I have a bad attitude about this side of the family, I admit it. But I think I come by it honestly- my tea-totalling family always felt a bit out of place at the Smith parties, and I think that while we thought they were crass drinkers who mocked us for our virtuousness, they probably thought we were snobs. I was born at an awkward gap in the relative span, too young to be noticed by my older cousins and too old to be interested in our younger cousins. At Thanksgiving, I always ended up hanging out in the room where the men hung out, because their conversations were so much more interesting than the women's, and because they acknowledged my existence so much more than the women did.
In recent years, we've all been turned off by the big water fight that ends each lobster feed- and again the snob/aloof thing has loomed between us and the rest of the clan.

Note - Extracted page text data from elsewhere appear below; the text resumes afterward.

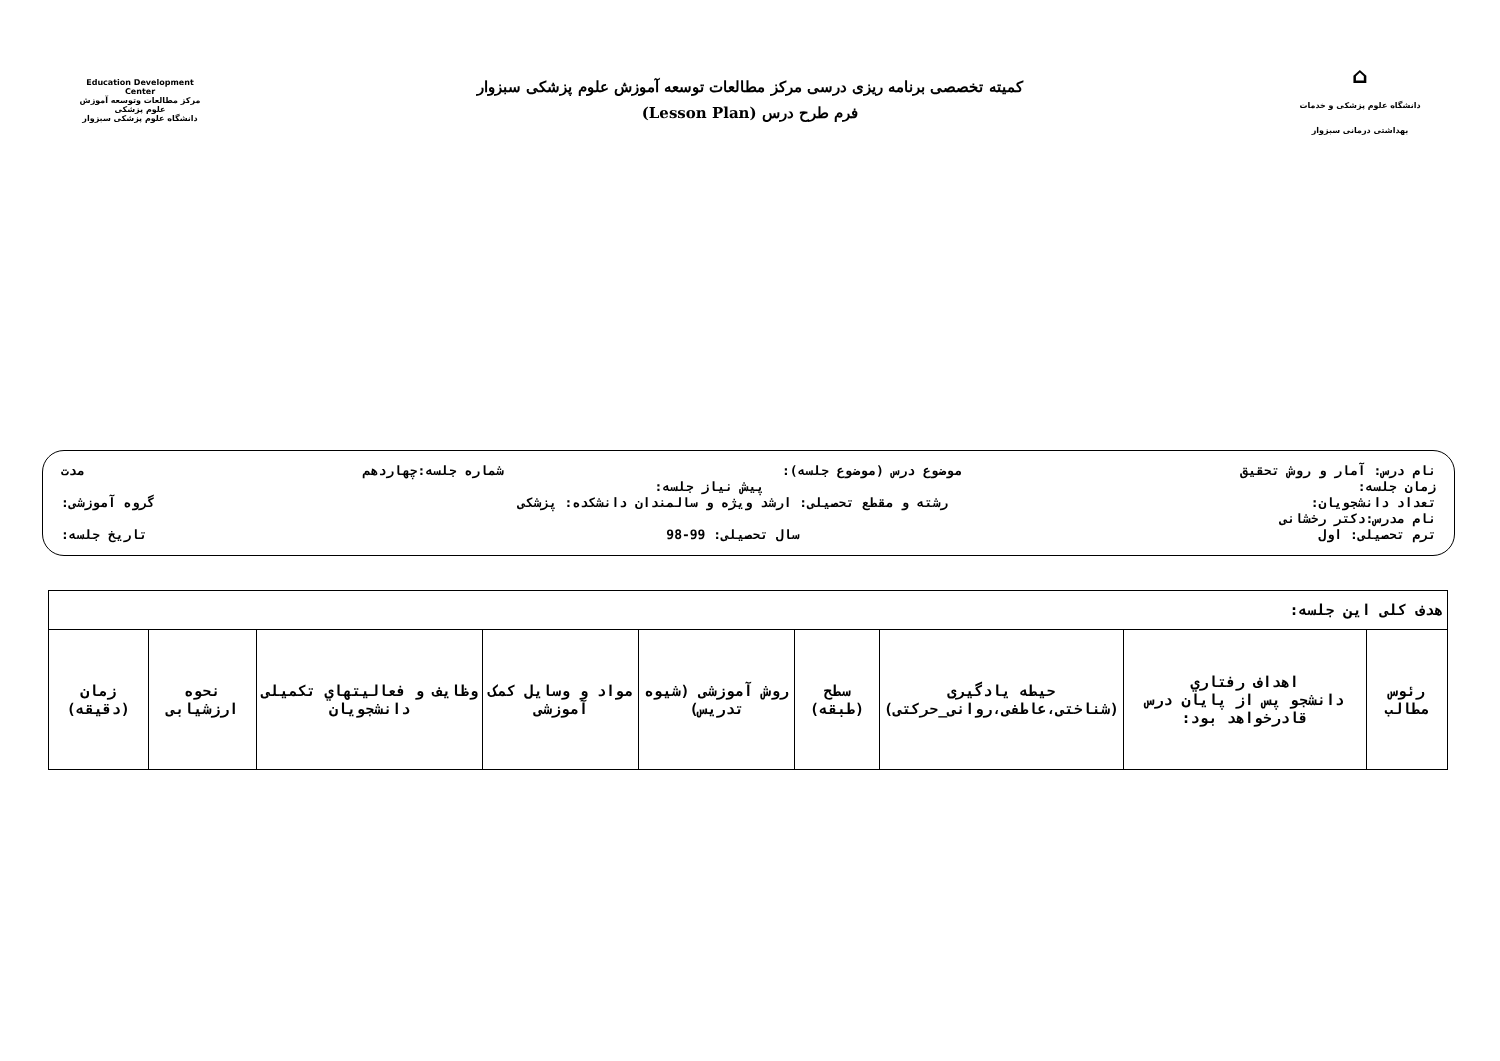Education Development Center
مرکز مطالعات وتوسعه آموزش علوم پزشکی
دانشگاه علوم پزشکی سبزوار
کمیته تخصصی برنامه ریزی درسی مرکز مطالعات توسعه آموزش علوم پزشکی سبزوار
فرم طرح درس (Lesson Plan)
⌂
دانشگاه علوم پزشکی و خدمات بهداشتی درمانی سبزوار
نام درس: آمار و روش تحقیق موضوع درس (موضوع جلسه): شماره جلسه:چهاردهم مدت
زمان جلسه: پیش نیاز جلسه:
تعداد دانشجویان: رشته و مقطع تحصیلی: ارشد ویژه و سالمندان دانشکده: پزشکی گروه آموزشی:
نام مدرس:دکتر رخشانی
ترم تحصیلی: اول سال تحصیلی: 99-98 تاریخ جلسه:
| هدف کلی این جلسه: | | | | | | | | |
| رئوس مطالب | اهداف رفتاري دانشجو پس از پایان درس قادرخواهد بود: | حیطه یادگیری (شناختی،عاطفی،روانی_حرکتی) | سطح (طبقه) | روش آموزشی (شیوه تدریس) | مواد و وسایل کمک آموزشی | وظایف و فعالیتهاي تکمیلی دانشجویان | نحوه ارزشیابی | زمان (دقیقه) |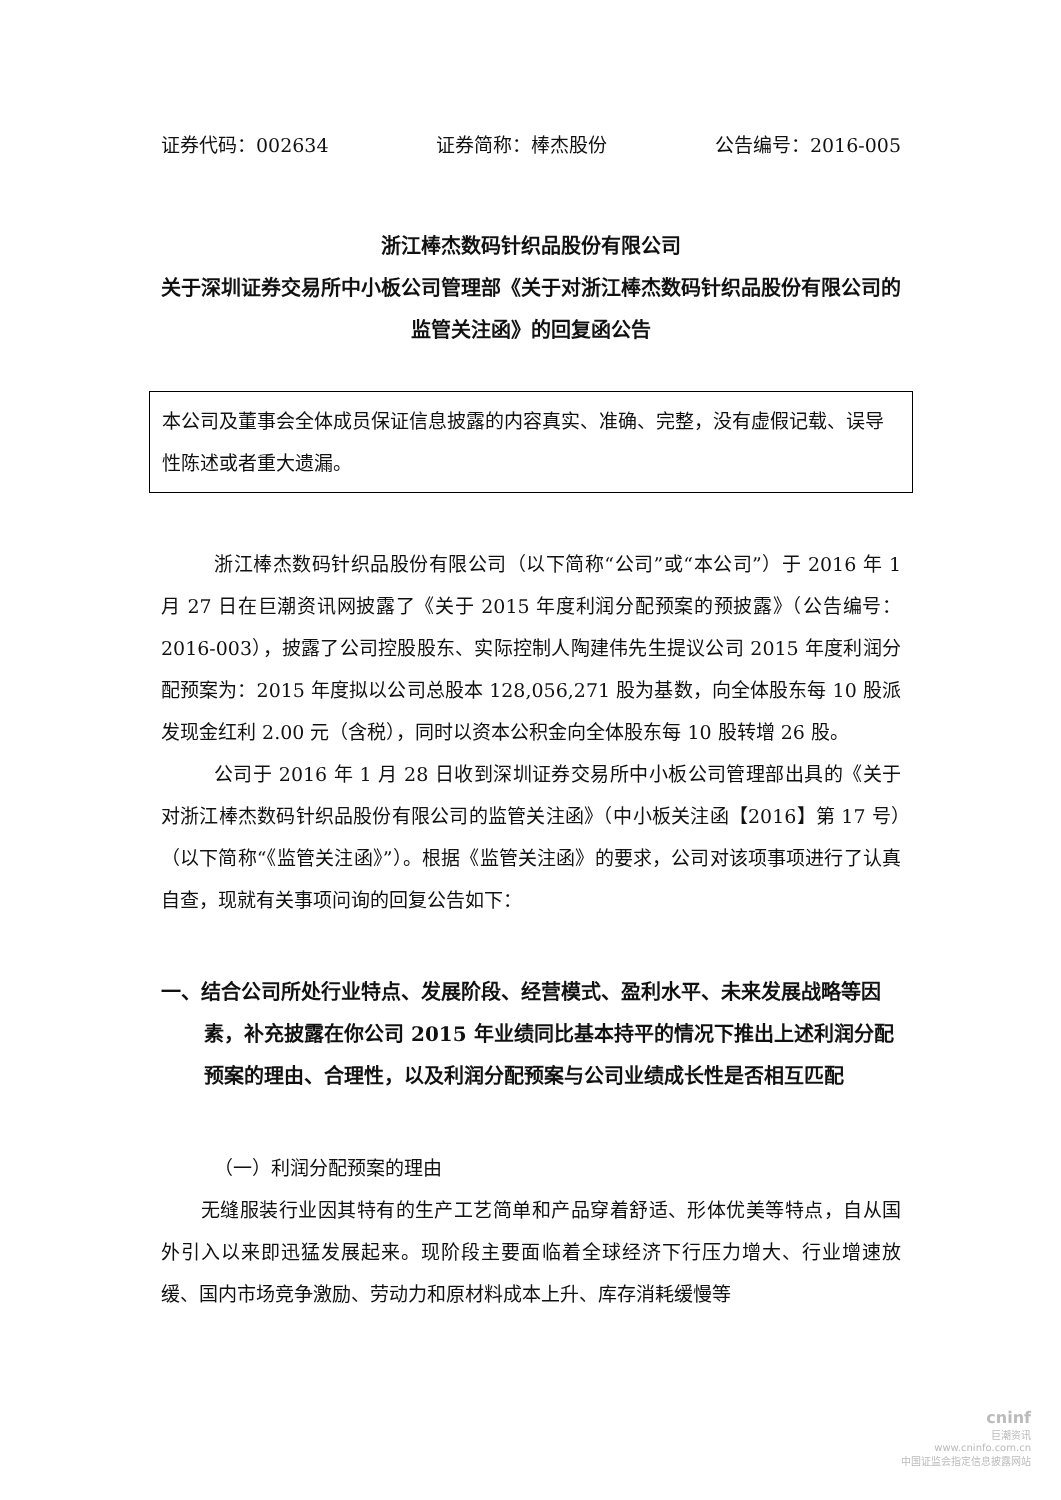证券代码：002634 证券简称：棒杰股份 公告编号：2016-005
浙江棒杰数码针织品股份有限公司
关于深圳证券交易所中小板公司管理部《关于对浙江棒杰数码针织品股份有限公司的监管关注函》的回复函公告
本公司及董事会全体成员保证信息披露的内容真实、准确、完整，没有虚假记载、误导性陈述或者重大遗漏。
浙江棒杰数码针织品股份有限公司（以下简称“公司”或“本公司”）于 2016 年 1 月 27 日在巨潮资讯网披露了《关于 2015 年度利润分配预案的预披露》（公告编号：2016-003），披露了公司控股股东、实际控制人陶建伟先生提议公司 2015 年度利润分配预案为：2015 年度拟以公司总股本 128,056,271 股为基数，向全体股东每 10 股派发现金红利 2.00 元（含税），同时以资本公积金向全体股东每 10 股转增 26 股。
公司于 2016 年 1 月 28 日收到深圳证券交易所中小板公司管理部出具的《关于对浙江棒杰数码针织品股份有限公司的监管关注函》（中小板关注函【2016】第 17 号）（以下简称“《监管关注函》”）。根据《监管关注函》的要求，公司对该项事项进行了认真自查，现就有关事项问询的回复公告如下：
一、结合公司所处行业特点、发展阶段、经营模式、盈利水平、未来发展战略等因素，补充披露在你公司 2015 年业绩同比基本持平的情况下推出上述利润分配预案的理由、合理性，以及利润分配预案与公司业绩成长性是否相互匹配
（一）利润分配预案的理由
无缝服装行业因其特有的生产工艺简单和产品穿着舒适、形体优美等特点，自从国外引入以来即迅猛发展起来。现阶段主要面临着全球经济下行压力增大、行业增速放缓、国内市场竞争激励、劳动力和原材料成本上升、库存消耗缓慢等
cninf
巨潮资讯
www.cninfo.com.cn
中国证监会指定信息披露网站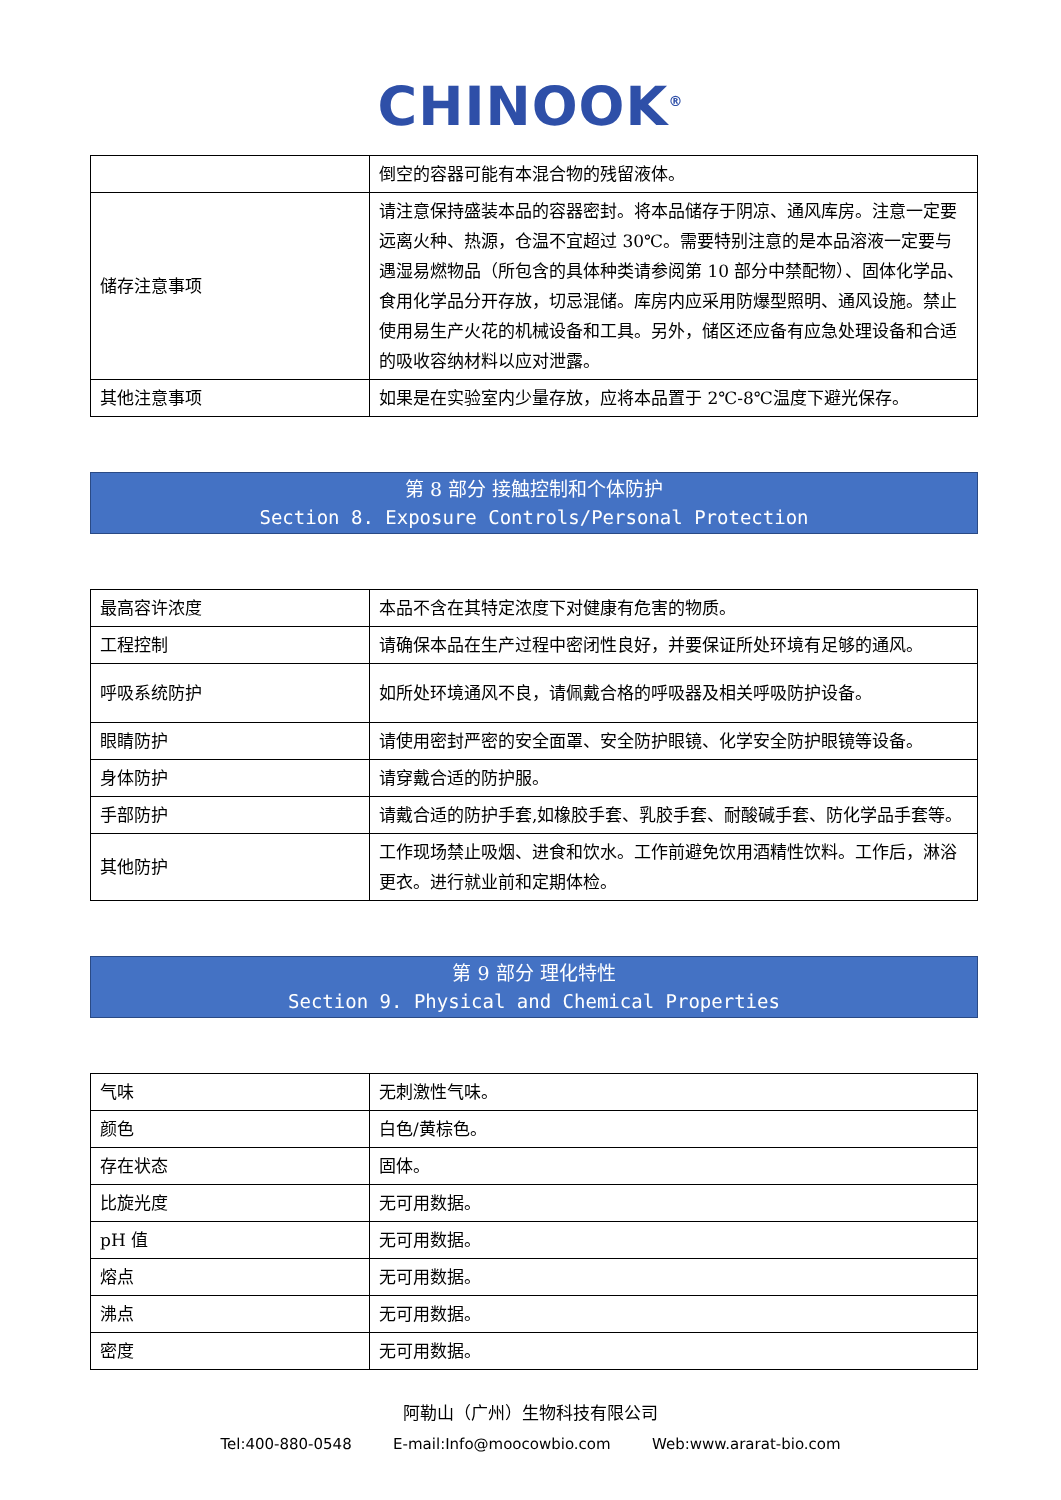CHINOOK<sup>®</sup>
| | 倒空的容器可能有本混合物的残留液体。 |
| 储存注意事项 | 请注意保持盛装本品的容器密封。将本品储存于阴凉、通风库房。注意一定要远离火种、热源，仓温不宜超过 30℃。需要特别注意的是本品溶液一定要与遇湿易燃物品（所包含的具体种类请参阅第 10 部分中禁配物）、固体化学品、食用化学品分开存放，切忌混储。库房内应采用防爆型照明、通风设施。禁止使用易生产火花的机械设备和工具。另外，储区还应备有应急处理设备和合适的吸收容纳材料以应对泄露。 |
| 其他注意事项 | 如果是在实验室内少量存放，应将本品置于 2℃-8℃温度下避光保存。 |
第 8 部分 接触控制和个体防护
Section 8. Exposure Controls/Personal Protection
| 最高容许浓度 | 本品不含在其特定浓度下对健康有危害的物质。 |
| 工程控制 | 请确保本品在生产过程中密闭性良好，并要保证所处环境有足够的通风。 |
| 呼吸系统防护 | 如所处环境通风不良，请佩戴合格的呼吸器及相关呼吸防护设备。 |
| 眼睛防护 | 请使用密封严密的安全面罩、安全防护眼镜、化学安全防护眼镜等设备。 |
| 身体防护 | 请穿戴合适的防护服。 |
| 手部防护 | 请戴合适的防护手套,如橡胶手套、乳胶手套、耐酸碱手套、防化学品手套等。 |
| 其他防护 | 工作现场禁止吸烟、进食和饮水。工作前避免饮用酒精性饮料。工作后，淋浴更衣。进行就业前和定期体检。 |
第 9 部分 理化特性
Section 9. Physical and Chemical Properties
| 气味 | 无刺激性气味。 |
| 颜色 | 白色/黄棕色。 |
| 存在状态 | 固体。 |
| 比旋光度 | 无可用数据。 |
| pH 值 | 无可用数据。 |
| 熔点 | 无可用数据。 |
| 沸点 | 无可用数据。 |
| 密度 | 无可用数据。 |
阿勒山（广州）生物科技有限公司
Tel:400-880-0548 E-mail:Info@moocowbio.com Web:www.ararat-bio.com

But, you know, maybe I've just gotten into the habit of not liking to go to these things. I mean, hey, I drink now too, and maybe that'll make the lobster feed a whole heck of a lot more fun! Maybe they'll be more interested in me now that I've become so impressive, and have a handsome husband to show off. And the rumor is there's no more water fighting- so, I am going to go into this with an open mind. Maybe I'll make a new/old friend- and if not, I'll take my lobster to where the men hang out, and get my credit for showing. Mom will be happy, either way. That's worth a lotta points!